Ninth in a series.
Meet nine people who were directly affected by the 911 attacks and hear where they are ten years later.
“You want to play in the back yard, son?” April Gallop says to the lanky 10-year-old tailing her on the front walk of a neat frame house in a Richmond suburb. “You go around; I’ll be right there.”
Elisha Gallop wears a straw hat and flip-flops in the heat of a July afternoon. He gives his mom a smile and runs to lift a heavy padlock from a side gate. The half-finished fence, being built by volunteers, remains open at the rear; anyone could walk in. But she still craves the reassuring click of a solid padlock.
“I won’t let him outside by himself,” Gallop says in a low voice, looking down the street. A woman walks her dog across the way, not glancing over, not giving a neighborly wave. “There have been some comments.”
Gallop leans against her car, a cherry-red BMW with a license plate that reads “A OVRCMER” and a fuel door that is slightly ajar.
“Now who’s been messing with this?” she murmurs, pushing it closed, scanning the yard again.
A “No Trespassing” sign is tucked into a trellis. Another is planted by the door. A third, askew between the glass and the closed blinds of a front window, warns that the property is under video surveillance. On a tidy, sunny block, it’s a house in a defensive crouch.

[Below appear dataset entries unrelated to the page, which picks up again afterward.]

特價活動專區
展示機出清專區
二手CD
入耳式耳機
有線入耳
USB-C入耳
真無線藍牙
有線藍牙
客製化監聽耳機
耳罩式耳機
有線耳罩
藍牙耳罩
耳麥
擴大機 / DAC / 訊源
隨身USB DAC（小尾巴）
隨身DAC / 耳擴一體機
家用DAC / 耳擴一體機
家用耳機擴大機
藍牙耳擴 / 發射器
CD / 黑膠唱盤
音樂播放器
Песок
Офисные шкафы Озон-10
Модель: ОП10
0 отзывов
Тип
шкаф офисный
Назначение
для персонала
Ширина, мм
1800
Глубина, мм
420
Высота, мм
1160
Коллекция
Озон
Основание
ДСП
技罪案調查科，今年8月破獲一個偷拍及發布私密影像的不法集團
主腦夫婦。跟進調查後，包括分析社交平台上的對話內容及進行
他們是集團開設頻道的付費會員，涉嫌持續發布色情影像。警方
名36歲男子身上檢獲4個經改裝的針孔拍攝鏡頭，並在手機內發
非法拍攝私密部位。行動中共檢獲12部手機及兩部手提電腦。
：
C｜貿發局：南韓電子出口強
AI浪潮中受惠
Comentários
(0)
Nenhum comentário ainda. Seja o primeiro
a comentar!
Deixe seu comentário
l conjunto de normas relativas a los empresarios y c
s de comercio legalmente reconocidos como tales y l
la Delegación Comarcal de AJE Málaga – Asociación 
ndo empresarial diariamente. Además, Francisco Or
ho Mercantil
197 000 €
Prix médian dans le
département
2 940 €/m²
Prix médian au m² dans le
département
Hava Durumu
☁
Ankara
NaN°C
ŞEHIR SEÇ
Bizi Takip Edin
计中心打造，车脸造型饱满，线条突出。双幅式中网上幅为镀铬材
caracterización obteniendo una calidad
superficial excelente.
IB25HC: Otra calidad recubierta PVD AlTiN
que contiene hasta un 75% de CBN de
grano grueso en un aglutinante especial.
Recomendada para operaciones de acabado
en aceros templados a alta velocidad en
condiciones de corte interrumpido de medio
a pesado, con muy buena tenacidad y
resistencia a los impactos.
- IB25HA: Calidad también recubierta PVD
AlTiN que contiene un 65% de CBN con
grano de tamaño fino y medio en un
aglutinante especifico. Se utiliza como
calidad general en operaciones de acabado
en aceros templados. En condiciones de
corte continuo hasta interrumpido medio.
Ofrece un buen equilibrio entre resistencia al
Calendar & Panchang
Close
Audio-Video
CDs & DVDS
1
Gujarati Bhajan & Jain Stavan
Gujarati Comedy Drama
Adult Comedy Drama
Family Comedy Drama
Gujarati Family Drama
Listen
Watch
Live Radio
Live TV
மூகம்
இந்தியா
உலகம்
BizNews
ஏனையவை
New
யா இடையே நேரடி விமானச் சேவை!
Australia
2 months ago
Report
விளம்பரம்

Gallop leans against the car and pulls papers from an envelope that a Chesterfield County deputy sheriff hand-delivered a few hours earlier. It’s another threat from the landlord.
“Why is this happening?” she asks.
The lease payments are up to date, paid during the past six years by a Pentagon Sept. 11 survivors’ fund. She thought she was renting to own, but now the property owner wants the house back. Gallop has an appointment with a lawyer the next morning. A new one. Is this the sixth or the seventh? It’s hard to remember all the lawsuits filed, the claims denied, the appeals that go ’round and ’round.
“Evidently he has formed some kind of opinion about me,” she says of the owner.
Maybe he’s like the neighbor who spit on her driveway a few months ago as Gallop hustled back behind the lowered blinds, away from the growing wariness of the neighborhood, ignoring the invitation to explain her “un-American” views and this business of Gallop v. Cheney.
“I think they Googled ‘April Gallop’ and didn’t like what they saw,” she says.
Ten years ago, there was no contrail of derision attached to her name. That was before she had fought with government agencies and private charities and school systems and she hadn’t yet sued airlines and banks and Osama bin Laden and the highest officials in the United States.
Before she had formally accused her government of making up that story about an airliner crashing into her Pentagon office.
She holds up her hands.
“All I’m doing is asking questions. When you walk out barefoot and you don’t step on any plane parts. . . .”
The hands come down, tired.
“Lord, help me make sense of this.”
Things stopped making sense on that brilliant September morning just as she pushed the button on her computer to start the day. In that moment, everything secure and understandable in the world fell on her head in a deafening avalanche of ceiling tiles and body parts.